- [WORK TO COMPLETE]:
From the data that follows, print exactly the lines starting at the one containing "immunohistochemistry micrograph of" and ending at the one containing "image of human"; include both of them and nothing more.

- [AVAILABLE DATA]:
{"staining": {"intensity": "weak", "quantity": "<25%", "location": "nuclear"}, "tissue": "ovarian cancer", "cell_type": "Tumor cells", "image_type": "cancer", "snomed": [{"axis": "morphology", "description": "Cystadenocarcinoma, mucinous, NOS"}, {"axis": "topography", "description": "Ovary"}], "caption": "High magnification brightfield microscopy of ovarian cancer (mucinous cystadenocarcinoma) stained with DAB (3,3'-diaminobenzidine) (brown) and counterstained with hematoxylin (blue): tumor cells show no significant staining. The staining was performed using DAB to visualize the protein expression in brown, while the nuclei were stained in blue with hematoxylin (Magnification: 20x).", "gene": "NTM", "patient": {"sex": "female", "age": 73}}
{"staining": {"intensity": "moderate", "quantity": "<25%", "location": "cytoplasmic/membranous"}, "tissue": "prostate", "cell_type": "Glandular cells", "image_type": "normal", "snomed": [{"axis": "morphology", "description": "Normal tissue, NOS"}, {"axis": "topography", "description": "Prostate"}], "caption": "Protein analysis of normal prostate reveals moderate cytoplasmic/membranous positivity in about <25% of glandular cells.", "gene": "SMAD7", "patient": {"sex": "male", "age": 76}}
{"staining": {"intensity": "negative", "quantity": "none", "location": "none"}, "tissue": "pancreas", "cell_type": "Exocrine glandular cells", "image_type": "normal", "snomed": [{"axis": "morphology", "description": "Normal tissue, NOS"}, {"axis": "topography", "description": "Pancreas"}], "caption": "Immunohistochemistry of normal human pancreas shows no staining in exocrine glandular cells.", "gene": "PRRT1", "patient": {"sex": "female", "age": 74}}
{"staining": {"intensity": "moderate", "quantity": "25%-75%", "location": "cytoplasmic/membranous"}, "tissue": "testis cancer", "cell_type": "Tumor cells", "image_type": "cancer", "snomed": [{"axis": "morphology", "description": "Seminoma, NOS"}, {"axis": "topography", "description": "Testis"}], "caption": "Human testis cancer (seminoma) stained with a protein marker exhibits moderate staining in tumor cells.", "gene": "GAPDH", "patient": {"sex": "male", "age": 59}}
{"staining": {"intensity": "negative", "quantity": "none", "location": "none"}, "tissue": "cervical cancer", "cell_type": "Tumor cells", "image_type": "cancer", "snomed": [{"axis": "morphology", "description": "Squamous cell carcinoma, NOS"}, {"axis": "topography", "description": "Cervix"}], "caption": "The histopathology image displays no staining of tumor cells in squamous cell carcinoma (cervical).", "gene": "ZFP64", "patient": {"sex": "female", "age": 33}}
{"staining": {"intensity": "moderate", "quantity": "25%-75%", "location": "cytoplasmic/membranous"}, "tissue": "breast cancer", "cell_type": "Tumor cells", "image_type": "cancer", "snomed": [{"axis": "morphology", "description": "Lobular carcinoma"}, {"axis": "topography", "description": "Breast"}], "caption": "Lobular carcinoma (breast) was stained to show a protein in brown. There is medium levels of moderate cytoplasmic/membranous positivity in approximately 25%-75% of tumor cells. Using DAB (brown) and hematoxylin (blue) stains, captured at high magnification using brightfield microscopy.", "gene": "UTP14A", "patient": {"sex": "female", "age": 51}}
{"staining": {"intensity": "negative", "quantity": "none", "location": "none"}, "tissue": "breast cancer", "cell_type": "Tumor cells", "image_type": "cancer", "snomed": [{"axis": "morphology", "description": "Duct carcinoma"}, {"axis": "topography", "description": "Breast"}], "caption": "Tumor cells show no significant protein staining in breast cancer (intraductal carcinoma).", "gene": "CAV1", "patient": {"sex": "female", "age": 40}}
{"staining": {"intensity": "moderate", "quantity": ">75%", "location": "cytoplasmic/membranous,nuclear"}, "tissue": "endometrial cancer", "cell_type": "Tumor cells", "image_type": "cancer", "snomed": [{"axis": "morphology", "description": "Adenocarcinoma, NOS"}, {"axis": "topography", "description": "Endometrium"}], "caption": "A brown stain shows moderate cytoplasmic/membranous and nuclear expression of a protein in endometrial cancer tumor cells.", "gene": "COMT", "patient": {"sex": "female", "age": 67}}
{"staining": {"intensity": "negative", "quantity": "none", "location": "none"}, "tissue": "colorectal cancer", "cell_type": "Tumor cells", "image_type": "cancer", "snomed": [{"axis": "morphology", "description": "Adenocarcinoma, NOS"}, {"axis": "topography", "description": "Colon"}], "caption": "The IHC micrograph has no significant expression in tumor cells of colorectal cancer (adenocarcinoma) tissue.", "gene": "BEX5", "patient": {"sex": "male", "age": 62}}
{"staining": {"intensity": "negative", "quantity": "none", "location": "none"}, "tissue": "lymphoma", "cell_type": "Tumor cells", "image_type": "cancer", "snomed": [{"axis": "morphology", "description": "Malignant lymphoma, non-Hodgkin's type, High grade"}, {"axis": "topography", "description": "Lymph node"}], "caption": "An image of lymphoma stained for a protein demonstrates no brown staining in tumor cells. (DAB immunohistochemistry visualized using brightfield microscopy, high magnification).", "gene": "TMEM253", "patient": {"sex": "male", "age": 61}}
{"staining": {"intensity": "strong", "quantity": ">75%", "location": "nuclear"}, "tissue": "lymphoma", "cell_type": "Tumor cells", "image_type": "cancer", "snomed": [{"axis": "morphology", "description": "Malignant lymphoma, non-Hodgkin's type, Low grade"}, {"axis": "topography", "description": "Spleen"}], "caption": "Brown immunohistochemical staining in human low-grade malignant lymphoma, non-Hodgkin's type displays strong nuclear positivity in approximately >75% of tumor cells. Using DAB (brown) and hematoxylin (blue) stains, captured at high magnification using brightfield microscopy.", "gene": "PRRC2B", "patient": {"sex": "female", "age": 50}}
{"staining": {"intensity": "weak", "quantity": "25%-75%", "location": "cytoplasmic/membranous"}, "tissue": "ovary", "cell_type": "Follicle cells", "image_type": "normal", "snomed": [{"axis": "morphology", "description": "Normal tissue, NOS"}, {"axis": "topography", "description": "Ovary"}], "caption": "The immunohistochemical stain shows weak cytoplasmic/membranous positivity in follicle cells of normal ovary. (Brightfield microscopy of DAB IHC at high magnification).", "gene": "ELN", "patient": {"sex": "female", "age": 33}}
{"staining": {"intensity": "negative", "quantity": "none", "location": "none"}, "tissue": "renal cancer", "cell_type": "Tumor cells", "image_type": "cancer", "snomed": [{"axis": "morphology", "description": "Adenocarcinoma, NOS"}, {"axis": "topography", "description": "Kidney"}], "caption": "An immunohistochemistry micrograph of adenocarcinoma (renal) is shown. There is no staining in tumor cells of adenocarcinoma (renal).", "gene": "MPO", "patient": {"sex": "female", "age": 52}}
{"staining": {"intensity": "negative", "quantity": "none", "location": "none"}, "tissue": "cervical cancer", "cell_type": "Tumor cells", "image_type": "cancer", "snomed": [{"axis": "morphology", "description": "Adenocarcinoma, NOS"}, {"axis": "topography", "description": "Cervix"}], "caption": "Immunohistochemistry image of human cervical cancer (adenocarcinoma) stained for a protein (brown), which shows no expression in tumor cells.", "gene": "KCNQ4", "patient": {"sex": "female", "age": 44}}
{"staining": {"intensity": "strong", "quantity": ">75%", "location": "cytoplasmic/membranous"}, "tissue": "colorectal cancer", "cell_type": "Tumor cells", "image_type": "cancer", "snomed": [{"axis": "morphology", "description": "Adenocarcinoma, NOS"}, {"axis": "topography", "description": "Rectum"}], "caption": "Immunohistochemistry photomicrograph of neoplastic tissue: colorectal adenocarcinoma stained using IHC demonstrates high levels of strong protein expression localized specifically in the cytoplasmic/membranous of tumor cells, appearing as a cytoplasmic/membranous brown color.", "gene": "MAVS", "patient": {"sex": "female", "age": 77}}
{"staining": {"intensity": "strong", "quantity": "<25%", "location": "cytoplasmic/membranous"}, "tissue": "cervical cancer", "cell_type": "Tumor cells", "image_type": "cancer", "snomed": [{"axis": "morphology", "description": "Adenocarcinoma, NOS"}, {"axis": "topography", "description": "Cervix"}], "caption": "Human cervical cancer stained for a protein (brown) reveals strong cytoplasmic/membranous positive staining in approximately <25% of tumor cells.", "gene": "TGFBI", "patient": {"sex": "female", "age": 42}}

- [EXERCISE ANSWER]:
{"staining": {"intensity": "negative", "quantity": "none", "location": "none"}, "tissue": "renal cancer", "cell_type": "Tumor cells", "image_type": "cancer", "snomed": [{"axis": "morphology", "description": "Adenocarcinoma, NOS"}, {"axis": "topography", "description": "Kidney"}], "caption": "An immunohistochemistry micrograph of adenocarcinoma (renal) is shown. There is no staining in tumor cells of adenocarcinoma (renal).", "gene": "MPO", "patient": {"sex": "female", "age": 52}}
{"staining": {"intensity": "negative", "quantity": "none", "location": "none"}, "tissue": "cervical cancer", "cell_type": "Tumor cells", "image_type": "cancer", "snomed": [{"axis": "morphology", "description": "Adenocarcinoma, NOS"}, {"axis": "topography", "description": "Cervix"}], "caption": "Immunohistochemistry image of human cervical cancer (adenocarcinoma) stained for a protein (brown), which shows no expression in tumor cells.", "gene": "KCNQ4", "patient": {"sex": "female", "age": 44}}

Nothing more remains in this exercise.